╭─ Provided data
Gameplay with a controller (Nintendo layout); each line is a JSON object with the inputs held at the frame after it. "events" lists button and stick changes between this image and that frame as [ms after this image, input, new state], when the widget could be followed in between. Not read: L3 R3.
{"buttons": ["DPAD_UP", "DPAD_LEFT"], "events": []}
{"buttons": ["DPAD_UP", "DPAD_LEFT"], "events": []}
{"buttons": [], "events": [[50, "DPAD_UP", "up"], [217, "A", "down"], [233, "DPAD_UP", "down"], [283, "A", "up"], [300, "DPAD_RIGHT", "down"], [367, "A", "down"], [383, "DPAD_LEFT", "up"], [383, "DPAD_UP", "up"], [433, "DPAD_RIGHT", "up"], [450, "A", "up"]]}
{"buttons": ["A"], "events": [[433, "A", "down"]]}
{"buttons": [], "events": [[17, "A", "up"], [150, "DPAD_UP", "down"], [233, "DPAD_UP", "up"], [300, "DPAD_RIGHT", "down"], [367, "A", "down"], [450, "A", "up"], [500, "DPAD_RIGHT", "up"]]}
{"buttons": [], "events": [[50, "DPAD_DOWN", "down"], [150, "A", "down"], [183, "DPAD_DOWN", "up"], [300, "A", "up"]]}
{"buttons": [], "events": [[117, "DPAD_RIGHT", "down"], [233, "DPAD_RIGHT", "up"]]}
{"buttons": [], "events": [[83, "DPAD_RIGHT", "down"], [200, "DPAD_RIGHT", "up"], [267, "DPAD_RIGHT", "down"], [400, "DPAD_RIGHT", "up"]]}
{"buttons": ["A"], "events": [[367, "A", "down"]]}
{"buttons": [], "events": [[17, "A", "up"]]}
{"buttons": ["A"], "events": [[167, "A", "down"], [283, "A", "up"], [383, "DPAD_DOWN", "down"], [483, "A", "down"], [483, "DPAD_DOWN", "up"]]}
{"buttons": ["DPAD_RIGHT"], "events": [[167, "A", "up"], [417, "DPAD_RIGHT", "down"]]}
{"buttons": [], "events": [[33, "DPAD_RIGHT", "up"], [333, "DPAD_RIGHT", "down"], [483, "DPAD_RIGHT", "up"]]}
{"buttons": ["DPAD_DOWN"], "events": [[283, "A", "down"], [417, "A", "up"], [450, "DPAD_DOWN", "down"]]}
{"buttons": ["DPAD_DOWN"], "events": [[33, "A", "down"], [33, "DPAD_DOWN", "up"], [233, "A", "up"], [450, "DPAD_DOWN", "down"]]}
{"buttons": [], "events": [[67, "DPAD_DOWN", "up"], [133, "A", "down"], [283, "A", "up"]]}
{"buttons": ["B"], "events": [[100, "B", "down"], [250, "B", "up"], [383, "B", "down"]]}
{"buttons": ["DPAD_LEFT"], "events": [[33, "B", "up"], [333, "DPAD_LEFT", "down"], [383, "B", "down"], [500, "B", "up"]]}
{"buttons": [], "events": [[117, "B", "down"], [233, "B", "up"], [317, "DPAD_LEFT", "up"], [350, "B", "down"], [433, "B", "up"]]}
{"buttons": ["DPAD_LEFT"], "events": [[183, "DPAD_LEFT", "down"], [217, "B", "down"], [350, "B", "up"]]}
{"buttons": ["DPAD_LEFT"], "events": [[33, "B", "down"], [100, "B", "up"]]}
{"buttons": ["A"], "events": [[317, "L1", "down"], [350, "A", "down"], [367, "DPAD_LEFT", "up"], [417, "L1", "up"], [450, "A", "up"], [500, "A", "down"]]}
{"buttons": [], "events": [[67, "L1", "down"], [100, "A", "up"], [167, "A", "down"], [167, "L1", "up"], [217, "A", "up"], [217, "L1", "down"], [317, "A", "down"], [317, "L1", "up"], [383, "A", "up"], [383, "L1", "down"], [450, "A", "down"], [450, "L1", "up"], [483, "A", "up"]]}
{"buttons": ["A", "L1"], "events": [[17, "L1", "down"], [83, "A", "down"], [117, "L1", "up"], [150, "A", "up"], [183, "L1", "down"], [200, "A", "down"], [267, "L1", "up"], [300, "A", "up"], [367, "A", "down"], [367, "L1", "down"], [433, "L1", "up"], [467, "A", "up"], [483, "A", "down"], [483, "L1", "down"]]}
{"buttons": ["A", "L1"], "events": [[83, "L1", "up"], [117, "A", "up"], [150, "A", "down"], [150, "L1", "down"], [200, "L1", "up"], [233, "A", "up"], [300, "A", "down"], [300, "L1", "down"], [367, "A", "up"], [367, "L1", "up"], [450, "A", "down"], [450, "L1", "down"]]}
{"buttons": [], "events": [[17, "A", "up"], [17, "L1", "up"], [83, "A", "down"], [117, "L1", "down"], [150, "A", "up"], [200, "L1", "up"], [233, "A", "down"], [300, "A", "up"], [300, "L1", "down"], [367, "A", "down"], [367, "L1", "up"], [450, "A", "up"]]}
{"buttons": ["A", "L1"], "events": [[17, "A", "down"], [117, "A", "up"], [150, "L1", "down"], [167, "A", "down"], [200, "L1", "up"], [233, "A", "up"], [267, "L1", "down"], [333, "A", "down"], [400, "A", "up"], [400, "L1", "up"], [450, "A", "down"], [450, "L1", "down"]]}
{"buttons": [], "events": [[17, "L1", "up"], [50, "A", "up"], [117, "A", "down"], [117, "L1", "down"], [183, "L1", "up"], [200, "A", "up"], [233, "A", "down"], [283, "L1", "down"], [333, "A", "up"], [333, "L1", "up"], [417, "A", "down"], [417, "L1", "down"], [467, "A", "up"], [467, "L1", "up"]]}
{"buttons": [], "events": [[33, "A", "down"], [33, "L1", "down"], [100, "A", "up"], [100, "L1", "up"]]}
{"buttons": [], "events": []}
╰─
Task prompt
Every entry must be output again, exactly as written above.

Finished exercise
Gameplay with a controller (Nintendo layout); each line is a JSON object with the inputs held at the frame after it. "events" lists button and stick changes between this image and that frame as [ms after this image, input, new state], when the widget could be followed in between. Not read: L3 R3.
{"buttons": ["DPAD_UP", "DPAD_LEFT"], "events": []}
{"buttons": ["DPAD_UP", "DPAD_LEFT"], "events": []}
{"buttons": [], "events": [[50, "DPAD_UP", "up"], [217, "A", "down"], [233, "DPAD_UP", "down"], [283, "A", "up"], [300, "DPAD_RIGHT", "down"], [367, "A", "down"], [383, "DPAD_LEFT", "up"], [383, "DPAD_UP", "up"], [433, "DPAD_RIGHT", "up"], [450, "A", "up"]]}
{"buttons": ["A"], "events": [[433, "A", "down"]]}
{"buttons": [], "events": [[17, "A", "up"], [150, "DPAD_UP", "down"], [233, "DPAD_UP", "up"], [300, "DPAD_RIGHT", "down"], [367, "A", "down"], [450, "A", "up"], [500, "DPAD_RIGHT", "up"]]}
{"buttons": [], "events": [[50, "DPAD_DOWN", "down"], [150, "A", "down"], [183, "DPAD_DOWN", "up"], [300, "A", "up"]]}
{"buttons": [], "events": [[117, "DPAD_RIGHT", "down"], [233, "DPAD_RIGHT", "up"]]}
{"buttons": [], "events": [[83, "DPAD_RIGHT", "down"], [200, "DPAD_RIGHT", "up"], [267, "DPAD_RIGHT", "down"], [400, "DPAD_RIGHT", "up"]]}
{"buttons": ["A"], "events": [[367, "A", "down"]]}
{"buttons": [], "events": [[17, "A", "up"]]}
{"buttons": ["A"], "events": [[167, "A", "down"], [283, "A", "up"], [383, "DPAD_DOWN", "down"], [483, "A", "down"], [483, "DPAD_DOWN", "up"]]}
{"buttons": ["DPAD_RIGHT"], "events": [[167, "A", "up"], [417, "DPAD_RIGHT", "down"]]}
{"buttons": [], "events": [[33, "DPAD_RIGHT", "up"], [333, "DPAD_RIGHT", "down"], [483, "DPAD_RIGHT", "up"]]}
{"buttons": ["DPAD_DOWN"], "events": [[283, "A", "down"], [417, "A", "up"], [450, "DPAD_DOWN", "down"]]}
{"buttons": ["DPAD_DOWN"], "events": [[33, "A", "down"], [33, "DPAD_DOWN", "up"], [233, "A", "up"], [450, "DPAD_DOWN", "down"]]}
{"buttons": [], "events": [[67, "DPAD_DOWN", "up"], [133, "A", "down"], [283, "A", "up"]]}
{"buttons": ["B"], "events": [[100, "B", "down"], [250, "B", "up"], [383, "B", "down"]]}
{"buttons": ["DPAD_LEFT"], "events": [[33, "B", "up"], [333, "DPAD_LEFT", "down"], [383, "B", "down"], [500, "B", "up"]]}
{"buttons": [], "events": [[117, "B", "down"], [233, "B", "up"], [317, "DPAD_LEFT", "up"], [350, "B", "down"], [433, "B", "up"]]}
{"buttons": ["DPAD_LEFT"], "events": [[183, "DPAD_LEFT", "down"], [217, "B", "down"], [350, "B", "up"]]}
{"buttons": ["DPAD_LEFT"], "events": [[33, "B", "down"], [100, "B", "up"]]}
{"buttons": ["A"], "events": [[317, "L1", "down"], [350, "A", "down"], [367, "DPAD_LEFT", "up"], [417, "L1", "up"], [450, "A", "up"], [500, "A", "down"]]}
{"buttons": [], "events": [[67, "L1", "down"], [100, "A", "up"], [167, "A", "down"], [167, "L1", "up"], [217, "A", "up"], [217, "L1", "down"], [317, "A", "down"], [317, "L1", "up"], [383, "A", "up"], [383, "L1", "down"], [450, "A", "down"], [450, "L1", "up"], [483, "A", "up"]]}
{"buttons": ["A", "L1"], "events": [[17, "L1", "down"], [83, "A", "down"], [117, "L1", "up"], [150, "A", "up"], [183, "L1", "down"], [200, "A", "down"], [267, "L1", "up"], [300, "A", "up"], [367, "A", "down"], [367, "L1", "down"], [433, "L1", "up"], [467, "A", "up"], [483, "A", "down"], [483, "L1", "down"]]}
{"buttons": ["A", "L1"], "events": [[83, "L1", "up"], [117, "A", "up"], [150, "A", "down"], [150, "L1", "down"], [200, "L1", "up"], [233, "A", "up"], [300, "A", "down"], [300, "L1", "down"], [367, "A", "up"], [367, "L1", "up"], [450, "A", "down"], [450, "L1", "down"]]}
{"buttons": [], "events": [[17, "A", "up"], [17, "L1", "up"], [83, "A", "down"], [117, "L1", "down"], [150, "A", "up"], [200, "L1", "up"], [233, "A", "down"], [300, "A", "up"], [300, "L1", "down"], [367, "A", "down"], [367, "L1", "up"], [450, "A", "up"]]}
{"buttons": ["A", "L1"], "events": [[17, "A", "down"], [117, "A", "up"], [150, "L1", "down"], [167, "A", "down"], [200, "L1", "up"], [233, "A", "up"], [267, "L1", "down"], [333, "A", "down"], [400, "A", "up"], [400, "L1", "up"], [450, "A", "down"], [450, "L1", "down"]]}
{"buttons": [], "events": [[17, "L1", "up"], [50, "A", "up"], [117, "A", "down"], [117, "L1", "down"], [183, "L1", "up"], [200, "A", "up"], [233, "A", "down"], [283, "L1", "down"], [333, "A", "up"], [333, "L1", "up"], [417, "A", "down"], [417, "L1", "down"], [467, "A", "up"], [467, "L1", "up"]]}
{"buttons": [], "events": [[33, "A", "down"], [33, "L1", "down"], [100, "A", "up"], [100, "L1", "up"]]}
{"buttons": [], "events": []}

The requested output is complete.